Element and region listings

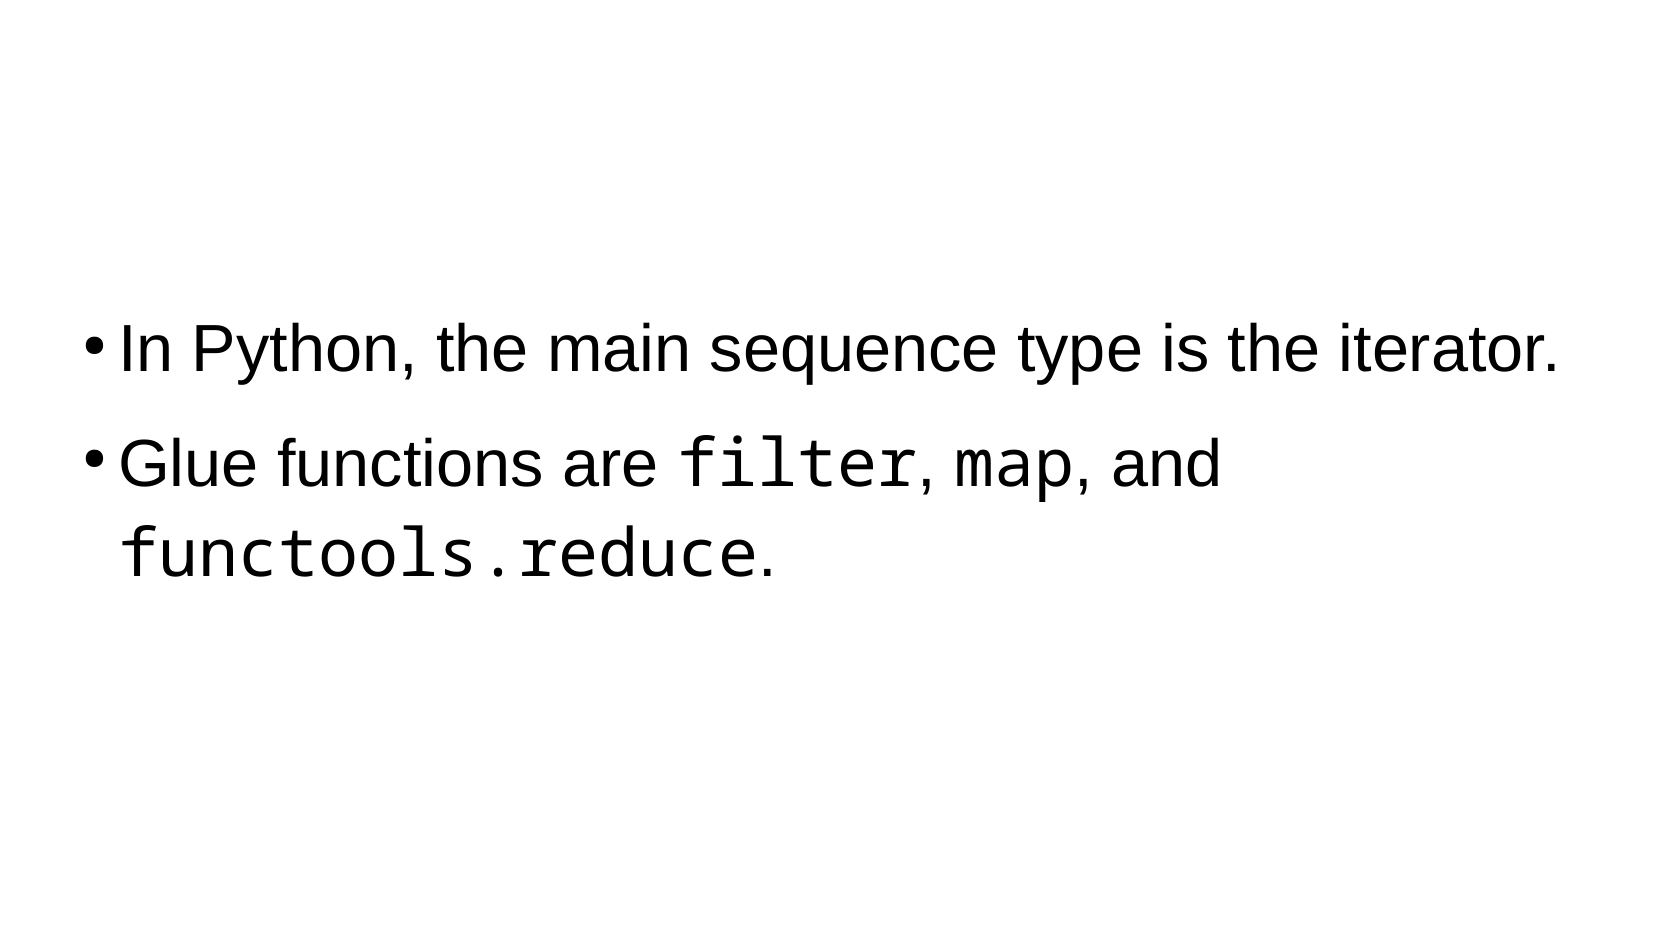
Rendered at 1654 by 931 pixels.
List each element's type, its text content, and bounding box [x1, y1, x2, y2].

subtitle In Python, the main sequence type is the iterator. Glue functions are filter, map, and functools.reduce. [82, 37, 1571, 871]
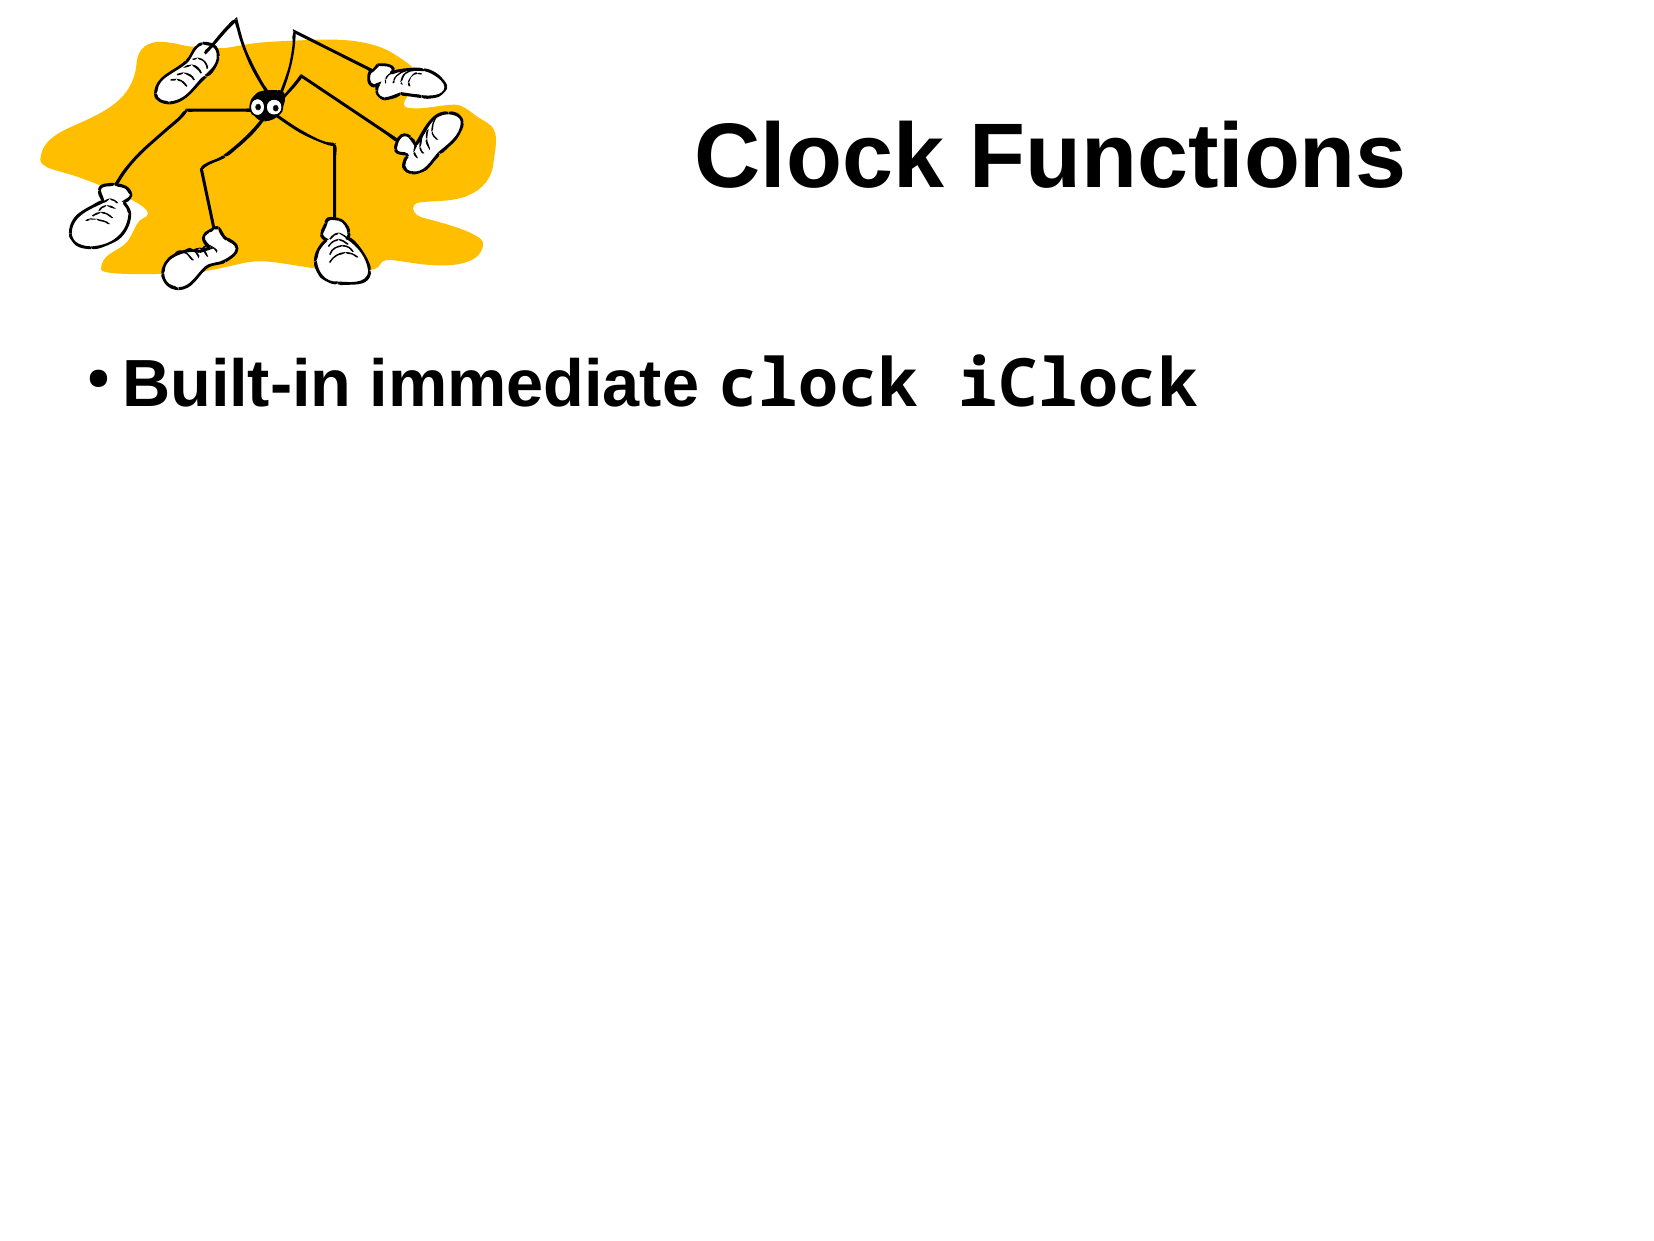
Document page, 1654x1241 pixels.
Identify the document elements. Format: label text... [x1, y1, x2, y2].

=== Aim ===
Copy every line of the items above word for word, omitting the pictures.

=== Reply ===
Rendered at 1654 by 931 pixels.
List each element's type, its text content, and bounding box [x1, y1, x2, y2].

subtitle In Python, the main sequence type is the iterator. Glue functions are filter, map, and functools.reduce. [82, 37, 1571, 871]
Document page, 1654x1241 pixels.
Identify the document elements. Format: label text... [x1, y1, x2, y2].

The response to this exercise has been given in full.